[[ Provided entries, beginning ]]
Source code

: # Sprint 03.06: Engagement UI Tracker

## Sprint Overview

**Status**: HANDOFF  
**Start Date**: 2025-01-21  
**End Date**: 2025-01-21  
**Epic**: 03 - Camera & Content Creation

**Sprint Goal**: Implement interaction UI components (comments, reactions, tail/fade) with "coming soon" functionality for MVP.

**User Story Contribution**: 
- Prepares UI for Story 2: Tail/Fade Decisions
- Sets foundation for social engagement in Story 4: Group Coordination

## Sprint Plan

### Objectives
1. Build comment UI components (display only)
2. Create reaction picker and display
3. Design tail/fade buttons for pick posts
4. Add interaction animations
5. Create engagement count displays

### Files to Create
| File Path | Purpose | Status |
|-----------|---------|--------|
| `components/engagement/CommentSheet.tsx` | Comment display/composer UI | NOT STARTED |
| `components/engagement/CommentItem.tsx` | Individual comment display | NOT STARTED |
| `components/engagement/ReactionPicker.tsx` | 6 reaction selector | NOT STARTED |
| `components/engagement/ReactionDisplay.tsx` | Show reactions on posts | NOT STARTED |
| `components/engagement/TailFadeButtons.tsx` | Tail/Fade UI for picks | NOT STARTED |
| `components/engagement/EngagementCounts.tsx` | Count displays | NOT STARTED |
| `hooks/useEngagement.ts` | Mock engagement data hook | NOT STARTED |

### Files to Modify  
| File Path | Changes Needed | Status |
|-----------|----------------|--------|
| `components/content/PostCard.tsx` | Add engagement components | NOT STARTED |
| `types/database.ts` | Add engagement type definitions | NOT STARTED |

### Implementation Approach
[[ Provided entries, end ]]
* **What you have to do**
Retype the material above character for character, keeping every line in its original order.

* **Answer**
Source code

: # Sprint 03.06: Engagement UI Tracker

## Sprint Overview

**Status**: HANDOFF  
**Start Date**: 2025-01-21  
**End Date**: 2025-01-21  
**Epic**: 03 - Camera & Content Creation

**Sprint Goal**: Implement interaction UI components (comments, reactions, tail/fade) with "coming soon" functionality for MVP.

**User Story Contribution**: 
- Prepares UI for Story 2: Tail/Fade Decisions
- Sets foundation for social engagement in Story 4: Group Coordination

## Sprint Plan

### Objectives
1. Build comment UI components (display only)
2. Create reaction picker and display
3. Design tail/fade buttons for pick posts
4. Add interaction animations
5. Create engagement count displays

### Files to Create
| File Path | Purpose | Status |
|-----------|---------|--------|
| `components/engagement/CommentSheet.tsx` | Comment display/composer UI | NOT STARTED |
| `components/engagement/CommentItem.tsx` | Individual comment display | NOT STARTED |
| `components/engagement/ReactionPicker.tsx` | 6 reaction selector | NOT STARTED |
| `components/engagement/ReactionDisplay.tsx` | Show reactions on posts | NOT STARTED |
| `components/engagement/TailFadeButtons.tsx` | Tail/Fade UI for picks | NOT STARTED |
| `components/engagement/EngagementCounts.tsx` | Count displays | NOT STARTED |
| `hooks/useEngagement.ts` | Mock engagement data hook | NOT STARTED |

### Files to Modify  
| File Path | Changes Needed | Status |
|-----------|----------------|--------|
| `components/content/PostCard.tsx` | Add engagement components | NOT STARTED |
| `types/database.ts` | Add engagement type definitions | NOT STARTED |

### Implementation Approach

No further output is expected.